Menteri yang teriakan anti-korupsinya paling kencang itu justru menerima fee sebesar 10 ribu rupiah untuk setiap paket bansos sembako. Ironisnya, setelah maling uang rakyat sebanyak 14.5 miliar rupiah, dia meminta hakim untuk membebaskannya dari vonis hukuman. Sungguh tak tahu malu!

Mengeluh juga membantu kita menyalurkan emosi negatif — terlebih jika kita pernah mengalami trauma. Barbara Held, seorang profesor psikologi di Bowdoin College, mengatakan bahwa menahan keluhan justru memiliki dampak negatif pada kesehatan fisik dan mental kita. Ibarat bom waktu, ia bisa meledak kapan saja.

Maka dari itu kita harus belajar untuk memberitahu teman dan keluarga kita saat sedang kesal. Jika tidak, kita akan berakhir menanggung rasa sakit sendirian.

James Pennebaker, seorang psikolog sosial di University of Texas yang mempelajari penggunaan tulisan sebagai alat terapi, menemukan bahwa seseorang yang selamat dari peristiwa traumatis di masa lalu mengalami peningkatan kesejahteraan baik secara fisik maupun mental setelah mereka menyalurkan perasaannya melalui tulisan.

Tak hanya membantu kita untuk fokus, mengungkapkan perasaan melalui tulisan juga membantu kita mengatur pengalaman serta menghasilkan pemahaman yang lebih besar tentang apa yang terjadi dan bagaimana mengatasinya.

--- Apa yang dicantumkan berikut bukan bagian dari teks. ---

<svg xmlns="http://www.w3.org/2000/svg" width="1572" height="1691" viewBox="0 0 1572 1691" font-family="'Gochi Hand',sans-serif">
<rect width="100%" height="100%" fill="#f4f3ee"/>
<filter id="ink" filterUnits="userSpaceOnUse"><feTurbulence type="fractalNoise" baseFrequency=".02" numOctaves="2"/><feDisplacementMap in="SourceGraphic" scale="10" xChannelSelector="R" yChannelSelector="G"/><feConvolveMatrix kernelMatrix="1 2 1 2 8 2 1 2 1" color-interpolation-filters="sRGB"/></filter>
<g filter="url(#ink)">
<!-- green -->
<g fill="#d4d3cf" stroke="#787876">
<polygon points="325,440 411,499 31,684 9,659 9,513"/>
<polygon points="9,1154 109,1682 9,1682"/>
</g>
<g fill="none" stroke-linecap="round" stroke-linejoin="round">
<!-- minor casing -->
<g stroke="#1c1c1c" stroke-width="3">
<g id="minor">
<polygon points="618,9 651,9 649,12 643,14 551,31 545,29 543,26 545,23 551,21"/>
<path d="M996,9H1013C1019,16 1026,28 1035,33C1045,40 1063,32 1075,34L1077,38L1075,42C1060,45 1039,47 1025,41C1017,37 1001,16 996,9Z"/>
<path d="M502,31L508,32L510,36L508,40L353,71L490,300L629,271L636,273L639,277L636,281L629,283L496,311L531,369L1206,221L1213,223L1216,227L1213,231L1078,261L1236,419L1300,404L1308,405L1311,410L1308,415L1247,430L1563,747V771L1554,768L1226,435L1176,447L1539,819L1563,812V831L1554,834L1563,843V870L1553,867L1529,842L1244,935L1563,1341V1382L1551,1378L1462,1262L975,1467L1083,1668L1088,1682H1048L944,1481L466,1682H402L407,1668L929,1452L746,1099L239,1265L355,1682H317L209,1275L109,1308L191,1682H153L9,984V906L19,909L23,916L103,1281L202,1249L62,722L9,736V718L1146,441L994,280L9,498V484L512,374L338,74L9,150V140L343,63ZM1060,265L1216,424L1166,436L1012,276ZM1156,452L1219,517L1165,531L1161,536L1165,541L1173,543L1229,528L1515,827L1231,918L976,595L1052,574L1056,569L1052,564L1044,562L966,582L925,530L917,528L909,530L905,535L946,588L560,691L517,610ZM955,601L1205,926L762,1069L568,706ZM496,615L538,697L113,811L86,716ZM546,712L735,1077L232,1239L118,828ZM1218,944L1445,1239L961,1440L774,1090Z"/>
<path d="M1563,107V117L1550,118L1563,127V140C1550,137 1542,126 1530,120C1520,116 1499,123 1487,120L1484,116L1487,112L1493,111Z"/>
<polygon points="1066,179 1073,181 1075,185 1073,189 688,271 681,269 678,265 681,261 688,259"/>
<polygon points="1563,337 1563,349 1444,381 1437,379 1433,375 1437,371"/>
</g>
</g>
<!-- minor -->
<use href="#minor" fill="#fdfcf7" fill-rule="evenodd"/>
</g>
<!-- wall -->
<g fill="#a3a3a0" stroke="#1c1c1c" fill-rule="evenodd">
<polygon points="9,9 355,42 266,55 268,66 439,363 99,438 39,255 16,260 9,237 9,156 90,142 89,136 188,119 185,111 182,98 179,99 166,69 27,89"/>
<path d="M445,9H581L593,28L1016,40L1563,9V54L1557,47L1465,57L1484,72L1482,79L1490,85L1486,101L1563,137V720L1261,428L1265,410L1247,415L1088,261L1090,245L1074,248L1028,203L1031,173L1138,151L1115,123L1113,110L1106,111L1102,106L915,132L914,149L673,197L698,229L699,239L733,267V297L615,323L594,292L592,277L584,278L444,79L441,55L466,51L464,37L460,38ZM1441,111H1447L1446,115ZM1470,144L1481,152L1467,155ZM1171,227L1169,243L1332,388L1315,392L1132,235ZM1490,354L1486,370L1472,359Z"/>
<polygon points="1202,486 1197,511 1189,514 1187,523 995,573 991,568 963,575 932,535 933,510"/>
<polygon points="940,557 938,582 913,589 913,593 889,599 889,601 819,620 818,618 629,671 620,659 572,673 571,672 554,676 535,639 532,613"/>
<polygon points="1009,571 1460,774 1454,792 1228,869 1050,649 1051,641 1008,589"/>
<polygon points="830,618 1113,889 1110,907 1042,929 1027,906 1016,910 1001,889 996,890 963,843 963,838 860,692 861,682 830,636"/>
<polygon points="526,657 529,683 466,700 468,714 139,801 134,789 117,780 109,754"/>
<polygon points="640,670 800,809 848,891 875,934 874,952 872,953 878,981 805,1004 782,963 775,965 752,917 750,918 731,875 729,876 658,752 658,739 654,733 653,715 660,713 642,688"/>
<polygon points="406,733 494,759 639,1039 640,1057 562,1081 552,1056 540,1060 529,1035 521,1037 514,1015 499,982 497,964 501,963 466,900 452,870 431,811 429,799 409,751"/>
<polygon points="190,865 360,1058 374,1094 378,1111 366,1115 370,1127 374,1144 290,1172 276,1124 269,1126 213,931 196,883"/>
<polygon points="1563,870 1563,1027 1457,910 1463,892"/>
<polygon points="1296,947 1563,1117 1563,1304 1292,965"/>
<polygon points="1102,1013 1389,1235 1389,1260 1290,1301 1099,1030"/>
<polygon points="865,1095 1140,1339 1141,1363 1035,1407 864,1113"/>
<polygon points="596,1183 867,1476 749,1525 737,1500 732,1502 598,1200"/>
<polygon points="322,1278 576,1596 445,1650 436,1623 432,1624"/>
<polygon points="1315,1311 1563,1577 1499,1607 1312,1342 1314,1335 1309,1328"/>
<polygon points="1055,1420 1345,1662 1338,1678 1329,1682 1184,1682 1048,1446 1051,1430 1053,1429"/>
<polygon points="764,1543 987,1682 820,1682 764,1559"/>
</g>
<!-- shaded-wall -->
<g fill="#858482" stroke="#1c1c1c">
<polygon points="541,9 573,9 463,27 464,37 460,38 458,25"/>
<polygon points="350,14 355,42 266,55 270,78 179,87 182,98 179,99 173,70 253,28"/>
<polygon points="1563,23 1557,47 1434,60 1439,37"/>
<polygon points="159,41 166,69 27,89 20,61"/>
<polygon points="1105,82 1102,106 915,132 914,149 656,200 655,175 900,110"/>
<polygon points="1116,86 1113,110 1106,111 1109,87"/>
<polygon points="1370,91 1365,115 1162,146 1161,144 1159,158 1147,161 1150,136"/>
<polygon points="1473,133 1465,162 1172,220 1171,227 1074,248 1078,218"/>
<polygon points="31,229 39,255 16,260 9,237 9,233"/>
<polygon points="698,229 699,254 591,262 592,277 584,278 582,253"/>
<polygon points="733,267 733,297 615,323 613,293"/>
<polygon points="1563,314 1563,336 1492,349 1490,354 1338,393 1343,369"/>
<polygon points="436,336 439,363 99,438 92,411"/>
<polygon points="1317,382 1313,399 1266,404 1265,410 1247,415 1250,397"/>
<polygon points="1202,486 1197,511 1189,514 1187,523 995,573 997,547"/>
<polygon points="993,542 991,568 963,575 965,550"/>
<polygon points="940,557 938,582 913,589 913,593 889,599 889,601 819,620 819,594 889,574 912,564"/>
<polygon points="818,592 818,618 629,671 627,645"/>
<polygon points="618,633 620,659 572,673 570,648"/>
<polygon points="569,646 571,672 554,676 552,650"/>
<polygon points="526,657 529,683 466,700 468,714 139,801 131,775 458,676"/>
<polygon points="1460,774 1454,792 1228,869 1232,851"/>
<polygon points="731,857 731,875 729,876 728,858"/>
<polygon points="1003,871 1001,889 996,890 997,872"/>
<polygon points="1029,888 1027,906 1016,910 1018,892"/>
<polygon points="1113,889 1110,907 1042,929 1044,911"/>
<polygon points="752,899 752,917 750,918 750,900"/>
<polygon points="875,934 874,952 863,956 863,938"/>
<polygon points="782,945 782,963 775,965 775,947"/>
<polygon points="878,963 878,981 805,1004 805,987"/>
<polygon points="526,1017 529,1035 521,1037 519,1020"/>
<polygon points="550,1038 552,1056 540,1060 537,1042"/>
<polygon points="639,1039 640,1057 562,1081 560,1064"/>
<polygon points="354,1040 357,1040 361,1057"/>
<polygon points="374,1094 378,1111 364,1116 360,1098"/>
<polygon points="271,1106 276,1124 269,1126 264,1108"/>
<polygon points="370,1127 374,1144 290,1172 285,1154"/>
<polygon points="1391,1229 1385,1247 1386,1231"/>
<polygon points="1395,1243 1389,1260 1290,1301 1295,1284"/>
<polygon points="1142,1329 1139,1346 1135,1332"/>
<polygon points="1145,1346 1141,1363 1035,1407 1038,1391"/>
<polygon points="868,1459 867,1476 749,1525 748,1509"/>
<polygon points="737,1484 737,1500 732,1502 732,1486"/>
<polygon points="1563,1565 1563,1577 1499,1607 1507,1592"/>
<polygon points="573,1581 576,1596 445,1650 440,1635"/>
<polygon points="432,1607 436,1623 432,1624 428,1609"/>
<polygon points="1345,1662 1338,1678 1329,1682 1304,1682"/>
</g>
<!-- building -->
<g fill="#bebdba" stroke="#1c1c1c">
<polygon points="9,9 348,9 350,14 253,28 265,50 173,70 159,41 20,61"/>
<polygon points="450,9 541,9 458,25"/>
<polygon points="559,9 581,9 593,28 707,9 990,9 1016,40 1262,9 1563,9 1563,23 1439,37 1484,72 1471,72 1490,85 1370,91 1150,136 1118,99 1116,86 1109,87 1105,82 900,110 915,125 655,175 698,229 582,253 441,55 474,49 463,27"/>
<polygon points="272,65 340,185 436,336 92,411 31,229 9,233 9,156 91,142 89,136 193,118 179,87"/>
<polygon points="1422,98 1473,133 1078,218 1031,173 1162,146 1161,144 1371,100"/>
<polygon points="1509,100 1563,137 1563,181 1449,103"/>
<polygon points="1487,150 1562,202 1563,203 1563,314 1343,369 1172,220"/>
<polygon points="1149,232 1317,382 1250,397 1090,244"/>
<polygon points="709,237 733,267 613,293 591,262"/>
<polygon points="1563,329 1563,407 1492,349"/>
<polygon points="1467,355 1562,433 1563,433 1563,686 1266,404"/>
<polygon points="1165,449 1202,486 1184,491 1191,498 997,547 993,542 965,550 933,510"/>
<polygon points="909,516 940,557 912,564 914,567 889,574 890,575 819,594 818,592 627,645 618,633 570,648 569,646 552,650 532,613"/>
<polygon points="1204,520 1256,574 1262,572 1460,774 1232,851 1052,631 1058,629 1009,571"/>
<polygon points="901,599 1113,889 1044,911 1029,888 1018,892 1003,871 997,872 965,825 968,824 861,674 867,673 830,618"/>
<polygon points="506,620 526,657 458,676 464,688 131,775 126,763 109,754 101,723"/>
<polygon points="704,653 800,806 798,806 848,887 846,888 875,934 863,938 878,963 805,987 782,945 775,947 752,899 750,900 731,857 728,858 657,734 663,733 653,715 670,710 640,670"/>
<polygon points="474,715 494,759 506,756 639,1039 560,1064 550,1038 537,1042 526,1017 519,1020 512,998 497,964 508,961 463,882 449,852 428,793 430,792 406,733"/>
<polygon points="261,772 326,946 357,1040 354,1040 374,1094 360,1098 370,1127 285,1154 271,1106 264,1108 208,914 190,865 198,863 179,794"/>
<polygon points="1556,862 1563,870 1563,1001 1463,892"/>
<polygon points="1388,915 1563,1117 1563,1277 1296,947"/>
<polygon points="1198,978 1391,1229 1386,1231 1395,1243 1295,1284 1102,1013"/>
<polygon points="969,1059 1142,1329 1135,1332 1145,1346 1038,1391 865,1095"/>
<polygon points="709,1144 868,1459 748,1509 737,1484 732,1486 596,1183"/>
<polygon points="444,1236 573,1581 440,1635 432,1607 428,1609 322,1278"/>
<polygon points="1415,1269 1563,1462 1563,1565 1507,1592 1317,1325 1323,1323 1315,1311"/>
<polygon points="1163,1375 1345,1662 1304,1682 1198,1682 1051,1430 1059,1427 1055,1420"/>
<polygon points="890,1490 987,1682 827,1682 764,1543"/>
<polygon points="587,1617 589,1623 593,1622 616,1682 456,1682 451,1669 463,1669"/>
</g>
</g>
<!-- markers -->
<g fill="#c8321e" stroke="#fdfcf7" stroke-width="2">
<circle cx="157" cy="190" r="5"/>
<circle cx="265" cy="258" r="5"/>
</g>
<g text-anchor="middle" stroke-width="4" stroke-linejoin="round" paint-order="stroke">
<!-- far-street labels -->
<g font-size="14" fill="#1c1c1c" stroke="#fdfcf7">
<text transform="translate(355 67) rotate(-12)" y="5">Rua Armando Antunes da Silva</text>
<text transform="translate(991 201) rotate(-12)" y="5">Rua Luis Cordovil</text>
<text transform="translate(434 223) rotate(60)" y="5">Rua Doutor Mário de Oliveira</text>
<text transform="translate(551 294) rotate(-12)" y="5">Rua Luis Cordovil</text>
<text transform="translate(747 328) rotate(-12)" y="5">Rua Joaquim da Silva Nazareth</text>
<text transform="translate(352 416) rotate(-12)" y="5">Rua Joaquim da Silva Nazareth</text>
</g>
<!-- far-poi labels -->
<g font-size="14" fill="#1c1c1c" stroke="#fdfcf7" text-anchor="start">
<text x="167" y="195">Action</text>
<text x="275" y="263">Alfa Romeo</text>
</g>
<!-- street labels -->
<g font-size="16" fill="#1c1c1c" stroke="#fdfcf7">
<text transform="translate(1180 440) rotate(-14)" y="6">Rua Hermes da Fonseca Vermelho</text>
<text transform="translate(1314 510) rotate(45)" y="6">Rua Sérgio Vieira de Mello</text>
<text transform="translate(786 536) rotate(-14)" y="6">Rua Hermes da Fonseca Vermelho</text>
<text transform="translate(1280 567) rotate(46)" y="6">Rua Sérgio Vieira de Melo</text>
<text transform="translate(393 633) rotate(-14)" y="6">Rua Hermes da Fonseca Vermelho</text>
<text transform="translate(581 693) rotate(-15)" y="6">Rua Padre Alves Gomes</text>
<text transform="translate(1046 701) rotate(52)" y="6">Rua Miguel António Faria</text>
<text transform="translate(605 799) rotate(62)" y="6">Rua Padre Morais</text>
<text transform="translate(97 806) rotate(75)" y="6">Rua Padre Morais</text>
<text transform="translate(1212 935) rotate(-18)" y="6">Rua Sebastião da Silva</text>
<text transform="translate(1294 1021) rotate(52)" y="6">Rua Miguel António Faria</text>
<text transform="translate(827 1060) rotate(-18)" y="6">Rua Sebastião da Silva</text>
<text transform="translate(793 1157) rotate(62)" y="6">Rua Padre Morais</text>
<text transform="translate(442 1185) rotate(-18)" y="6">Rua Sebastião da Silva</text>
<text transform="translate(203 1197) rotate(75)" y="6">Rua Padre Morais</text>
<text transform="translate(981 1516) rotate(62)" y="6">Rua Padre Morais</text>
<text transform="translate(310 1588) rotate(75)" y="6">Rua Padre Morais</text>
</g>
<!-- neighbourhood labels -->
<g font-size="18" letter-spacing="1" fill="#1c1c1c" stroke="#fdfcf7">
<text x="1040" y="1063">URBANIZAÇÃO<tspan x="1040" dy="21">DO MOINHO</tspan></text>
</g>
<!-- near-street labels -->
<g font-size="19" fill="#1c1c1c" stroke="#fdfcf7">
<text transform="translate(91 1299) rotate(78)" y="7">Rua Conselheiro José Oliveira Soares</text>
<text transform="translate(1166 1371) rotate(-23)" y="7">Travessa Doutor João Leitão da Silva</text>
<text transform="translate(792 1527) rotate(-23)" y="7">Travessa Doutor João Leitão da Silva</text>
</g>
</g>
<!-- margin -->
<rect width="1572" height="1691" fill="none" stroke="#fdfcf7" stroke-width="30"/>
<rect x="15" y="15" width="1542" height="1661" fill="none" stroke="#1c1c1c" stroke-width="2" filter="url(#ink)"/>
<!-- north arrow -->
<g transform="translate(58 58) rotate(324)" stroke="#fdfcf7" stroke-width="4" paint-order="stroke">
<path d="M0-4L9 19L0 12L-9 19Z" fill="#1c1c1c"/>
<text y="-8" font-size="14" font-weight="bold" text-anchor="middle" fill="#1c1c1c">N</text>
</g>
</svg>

Lantas, bagaimana caranya menyampaikan keluhan dengan benar?

Selain tahu kapan dan kepada siapa kita harus mengeluh, kata Kowalski sebaiknya kita juga menggunakan fakta dan logika, mengerti seperti apa hasil yang kita inginkan, serta memahami siapa yang memiliki wewenang untuk mewujudkannya.

Walau demikian, saya tetap pesimis pemerintah di negara Wakanda ini mau mendengarkan keluhan warganya setelah melewati beberapa persyaratan di atas.

Bagaimana tidak. Keluhan setiap hari kamis yang digelar di depan Istana Negara selama bertahun-tahun saja tidak pernah digubris. Kritik dengan data dan argumen pun tak didengarkan. Bahkan, mereka yang pada akhirnya mengekspresikan keluhannya melalui mural justru diburu.